In October 2017, astronomers announced the first detection of gravitational waves from the merger of two neutron stars earlier that year. The event also rung in the era of multi-messenger astronomy, as more than 70 telescopes observed the event’s afterglow in optical light, X-rays, gamma rays, and more. Now, an X-ray signal dubbed XT2 from a galaxy 6.6 billion light-years away has revealed another neutron star merger, which left behind a single, heavier neutron star with an incredibly powerful magnetic field: a magnetar.
“We’ve found a completely new way to spot a neutron star merger,” said Yongquan Xue of the University of Science and Technology of China in a press release. Xue is lead author of a paper on the finding, published April 11 in Nature. Furthermore, he says, “The behavior of this X-ray source matches what one of our team members predicted for these events.”
Signals of a Merger
When neutron stars spiral together and merge, the event sends out signals across the electromagnetic spectrum, as well as gravitational waves. Depending on how the merger is oriented with respect to Earth, we might observe different types of light in the afterglow, such as gamma rays or X-rays. Thus, knowing the signs to look for, even in the absence of others, will help astronomers identify mergers even when gravitational waves cannot be detected.
In the case of XT2, the Chandra X-ray Observatory spotted a surge of X-rays that flared and disappeared over the course of about seven hours on March 22, 2015. Though the signal was not identified at the time it was observed, it was discovered after the fact in the data, which were taken in a portion of the sky covered by the Chandra Deep Field-South — the deepest X-ray image ever obtained.
The brightness and behavior of the XT2 signal matches predictions made in 2013 by study co-author Bing Zhang at the University of Nevada, Las Vegas, of the X-rays that should be unleashed when two neutron stars merge and birth a magnetar.

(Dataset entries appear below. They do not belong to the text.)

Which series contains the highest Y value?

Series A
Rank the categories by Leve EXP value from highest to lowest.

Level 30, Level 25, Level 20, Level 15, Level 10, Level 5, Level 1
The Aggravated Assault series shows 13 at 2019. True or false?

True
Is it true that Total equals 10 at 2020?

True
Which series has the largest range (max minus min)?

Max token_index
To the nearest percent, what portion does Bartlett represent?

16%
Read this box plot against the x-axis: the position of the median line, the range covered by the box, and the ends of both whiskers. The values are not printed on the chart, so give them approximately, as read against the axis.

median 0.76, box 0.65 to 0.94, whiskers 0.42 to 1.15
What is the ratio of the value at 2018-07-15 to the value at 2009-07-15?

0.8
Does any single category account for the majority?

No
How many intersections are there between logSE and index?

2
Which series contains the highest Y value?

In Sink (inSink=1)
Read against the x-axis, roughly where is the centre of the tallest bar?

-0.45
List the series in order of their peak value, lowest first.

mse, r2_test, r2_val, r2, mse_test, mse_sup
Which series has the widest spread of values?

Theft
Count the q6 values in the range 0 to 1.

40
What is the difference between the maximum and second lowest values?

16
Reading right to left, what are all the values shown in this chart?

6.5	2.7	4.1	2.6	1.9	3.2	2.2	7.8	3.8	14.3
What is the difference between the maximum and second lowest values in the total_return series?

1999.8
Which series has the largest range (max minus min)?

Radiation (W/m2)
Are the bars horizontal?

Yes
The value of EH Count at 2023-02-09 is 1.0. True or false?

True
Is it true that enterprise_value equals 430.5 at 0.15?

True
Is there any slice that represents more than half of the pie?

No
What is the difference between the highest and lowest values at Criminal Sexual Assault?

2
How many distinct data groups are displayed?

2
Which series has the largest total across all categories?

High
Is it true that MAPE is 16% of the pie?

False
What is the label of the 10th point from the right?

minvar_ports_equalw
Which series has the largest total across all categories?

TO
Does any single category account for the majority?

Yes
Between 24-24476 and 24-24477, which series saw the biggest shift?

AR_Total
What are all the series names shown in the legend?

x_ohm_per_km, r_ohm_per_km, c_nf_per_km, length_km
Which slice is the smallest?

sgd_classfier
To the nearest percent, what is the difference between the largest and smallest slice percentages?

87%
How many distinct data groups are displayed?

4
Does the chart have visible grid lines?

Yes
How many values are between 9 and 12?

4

Based on the X-rays observed, the team believes after the merger, the newly created fast-spinning magnetar briefly flared up and shone constantly in X-rays for about 30 minutes. But shortly after, the magnetar began losing spin energy by emitting a particle wind. Over the next 6.5 hours, the magnetar’s X-ray signal dimmed by more than 300x, ultimately fading from of Chandra’s view.
Neutron stars are the end result of some massive stars; after a supernova, the star’s core collapses into a dense, hot ball of neutrons roughly 12 miles (20 kilometers) across, which spins rapidly and sports a magnetic field trillions of times stronger than Earth’s. Magnetars — of which only about 30 are known — are neutron stars with magnetic fields a thousand times stronger still, so about a quadrillion times Earth’s magnetic field strength. Astronomers still know little about these magnetic powerhouses, but they have been proposed as one origin of mysterious fast radio bursts.
These are incredibly exotic objects that can’t be replicated in labs, so any chance to uncover more details about them and their properties is valuable. “We can’t throw neutron stars together in a lab to see what happens, so we have to wait until the universe does it for us,” said Zhang. This merger unveils important information about both neutron stars in general, as well as magnetars specifically: “If two neutron stars can collide and a heavy neutron star survives, then this tells us that their structure is relatively stiff and resilient,” added Zhang.
But there are many ways to produce X-rays, and more than one possible formation scenario for magnetars. For instance, what if a single, massive star collapsed in a supernova, forming the magnetar?
The team is confident XT2 came from a pair of merging neutron stars for a few reasons. The signal emanated from the outskirts of its host galaxy, which is where neutron stars are likely to be found. This is because the birth of neutron stars from supernovae often gives the neutron star a kick, launching them away from their original location and toward the outer regions of a galaxy. Additionally, the host galaxy itself appears to be a prime neutron star factory — it’s not making many new stars, which means it’s more likely that the signal came from the merger of two older neutron stars than a single young, massive star, of which there aren’t many to be found.
So why didn’t XT2 produce gravitational waves? Actually, astronomers believe it did — but the event occurred before Advanced LIGO (the facilities that detected the 2017 merger) was operating, and was also too distant to detect. It is this fact that underscores the value of using other signals — such as the X-ray light Chandra did observe from XT2 — in place of gravitational waves to detect neutron star mergers. There are many reasons gravitational waves and even other types of light might not be seen from a merger, so identifying these events through other signals will allow astronomers to find more mergers to study these events and their outcomes, as well as the neutron stars that cause them and the objects that are left behind.
With that in mind, the team is now scouring other Chandra data in the hopes of finding additional signals. Two neutron star mergers is twice as many to study as one, but it’s still a long way from the large group of mergers astronomers truly need to find definitive answers about these important events.